2.2. Frequency probability of amino acids

Any protein sequence is composed of twenty different amino acids with various frequencies starting from zero. The ability of occurrence of each amino acid Ai is determined by the formula $\frac{f (A_{i})}{l}$ where f(A _i) denotes the frequency of occurrence of the amino acid A _i in a primary sequence, and l stands for the length of an S protein [28]. Hence for each S protein, a twenty-dimensional vector considering the frequency probability of twenty amino acids can be obtained. Based on this frequency probability, the dominance of amino acid density in a given protein is illuminated.

2.3. Evaluation of normalized amino acid compositions

The variability of the amino acid compositions of the unique S proteins from each continent was evaluated using the web-based tool Composition Profiler (http://www.cprofiler.org/) that automates detection of enrichment or depletion patterns of individual amino acids or groups of amino acids in query proteins [29]. In this analysis, we used sets of unique S proteins from each continent as query samples and the amino acid of the original S protein (UniProt ID: P0DTC2) as a reference sample that provides the background amino acid distribution. Composition profiler generates a bar chart composed of twenty data points (one for each amino acid), where bar heights indicate normalized enrichment or depletion of a given residue. The normalized enrichment/depletion is calculated as

\frac{C_{continent} - C_{origimal}}{C_{original}}

where C _continent is the content of given residue in the query set of S proteins on a given continent and C _original is the content of the same residue in the original S protein. For comparison, we generated composition profiles of disordered proteins, where normalized composition was evaluated as $\frac{C_{DisProt} - C_{PDB}}{C_{PDB}}$ (C _DisProt is the content of a given amino acid in the set of intrinsically disordered proteins in the DisProt database [30]; C _PDB is the content of the given residue in the dataset of fully ordered proteins, PDB-Select-25 [29]). In these analyses, the positive and negative values produced in the compositional profiler indicated enrichment or depletion of the indicated residue, respectively.

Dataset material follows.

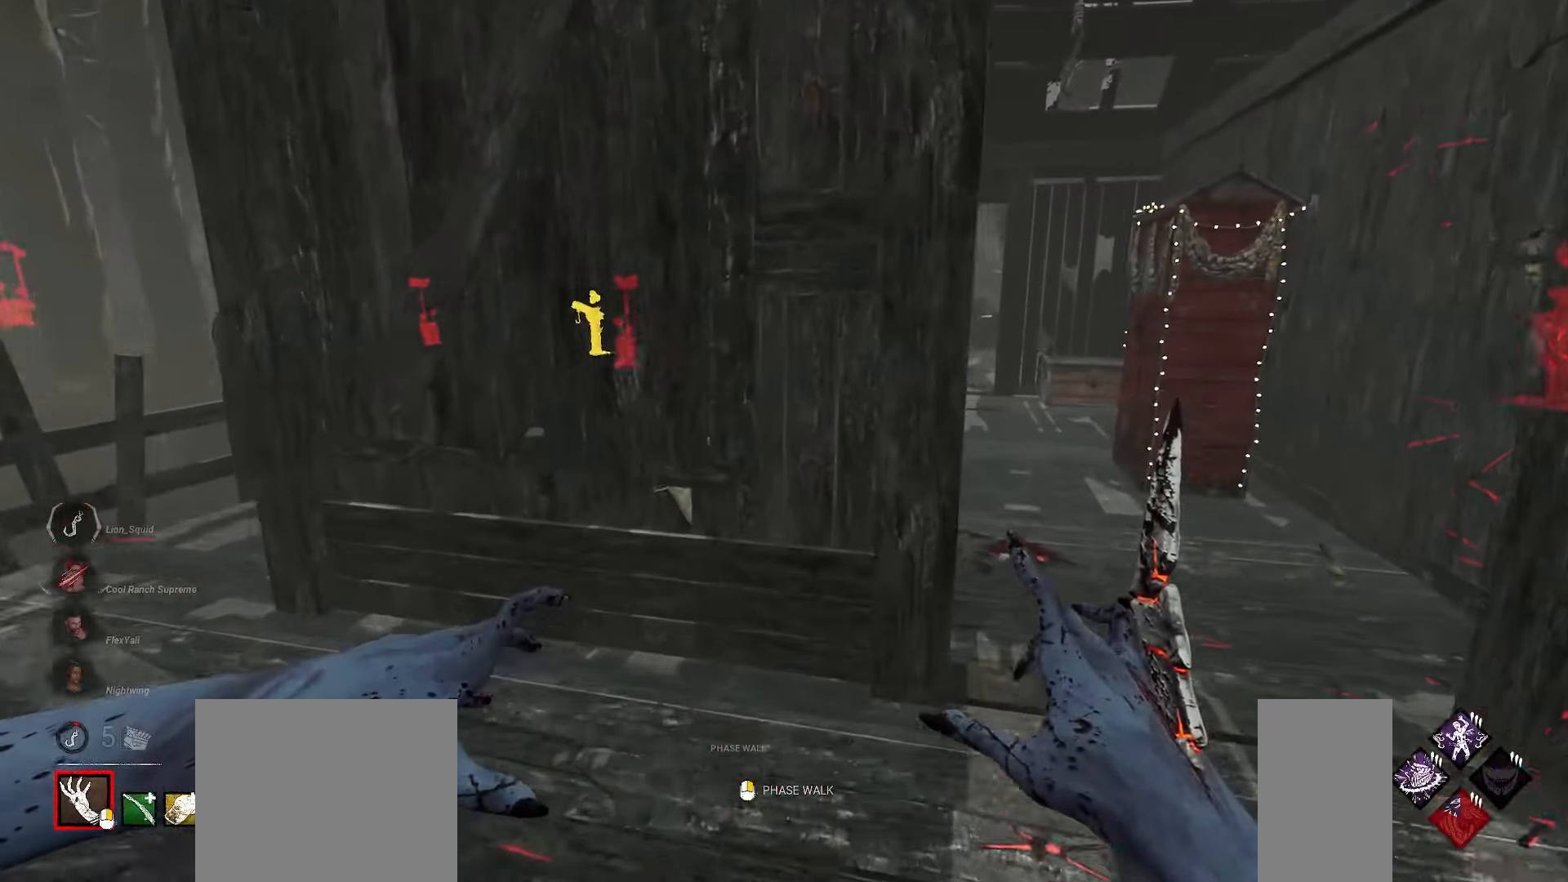
{"keys": ["w"], "mouse": ["right"], "events": [[133, "a", "down"], [200, "a", "up"], [317, "mouse_right", "down"]]}
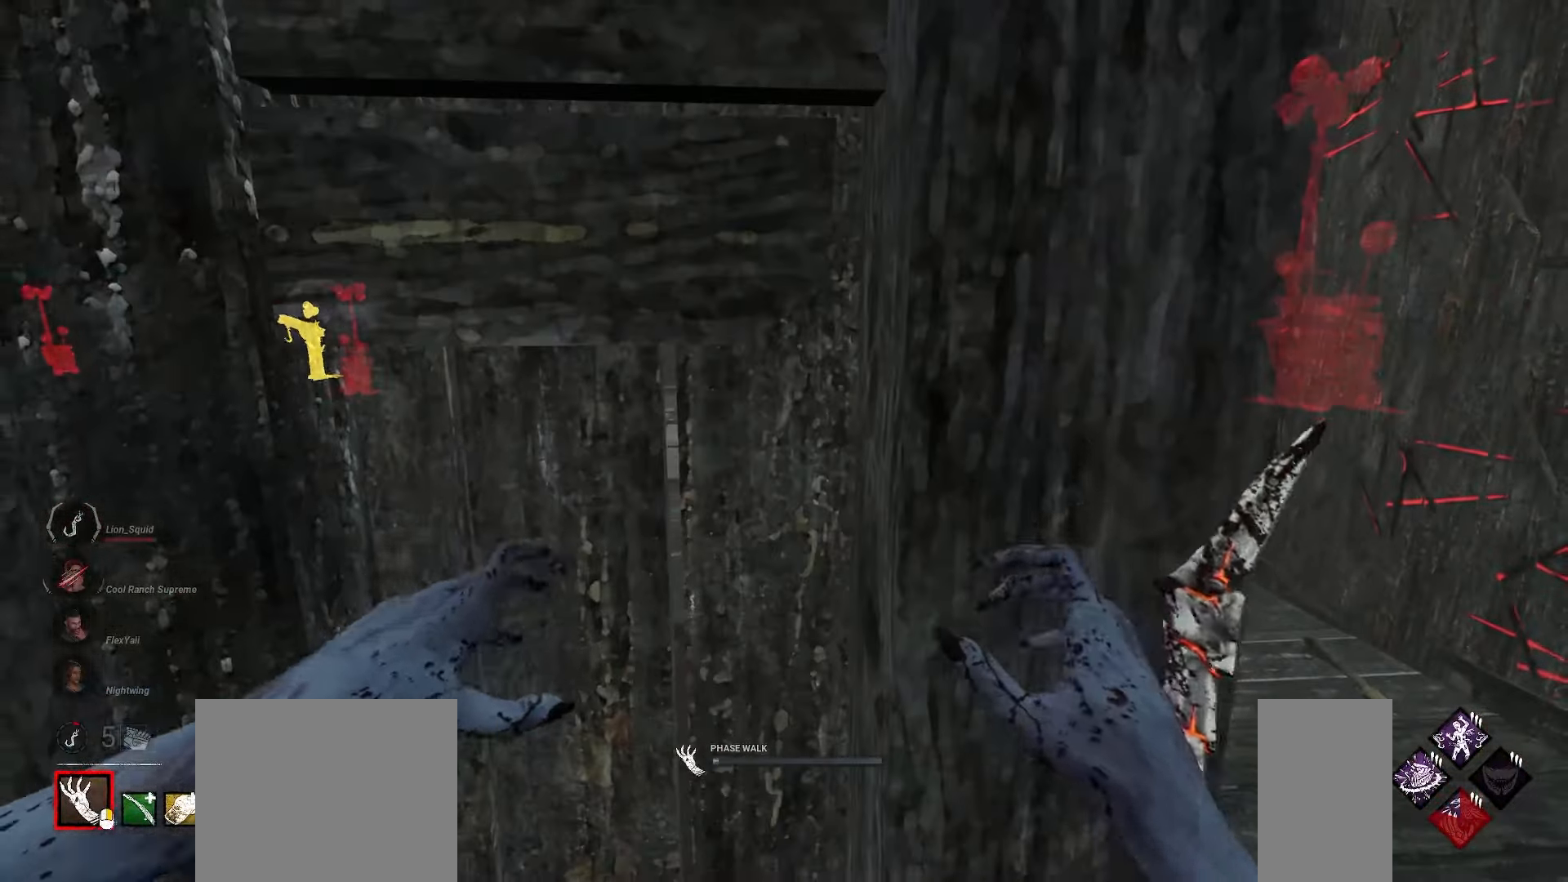
{"keys": ["w"], "mouse": ["right"], "events": []}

2.4. Amino acid conservation Shannon entropy

How conserved/disordered the amino acids are organized in the S protein is addressed by the information-theoretic measure known as ‘Shannon entropy’ (SE). For each S protein, Shannon entropy of amino acid conservation in the amino acid sequence of the S protein is computed using the following formula [31], [32]:

For a given amino acid sequence of length l, the conservation of amino acids is calculated as follows:
$SE = - \sum_{i = 1}^{20} p_{s_{i}} {log}_{20} (p_{s_{i}})$

where $p_{s_{i}} = \frac{k_{i}}{l}$ ; k _i represents the number of occurrences of an amino acid s _i in the given sequence [33].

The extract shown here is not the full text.